+++ RECORDS FOR THIS EXERCISE +++
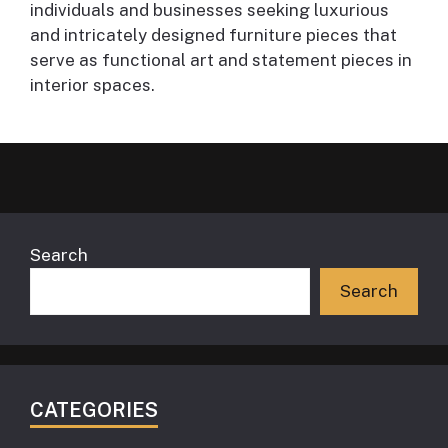
individuals and businesses seeking luxurious
and intricately designed furniture pieces that
serve as functional art and statement pieces in
interior spaces.
Search
Search
CATEGORIES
+++
*INSTRUCTIONS FOR THE TASK:* Everything in the material above should be reproduced exactly, except the pictures.

*RESULT FOR THIS EXERCISE:*
individuals and businesses seeking luxurious
and intricately designed furniture pieces that
serve as functional art and statement pieces in
interior spaces.
Search
Search
CATEGORIES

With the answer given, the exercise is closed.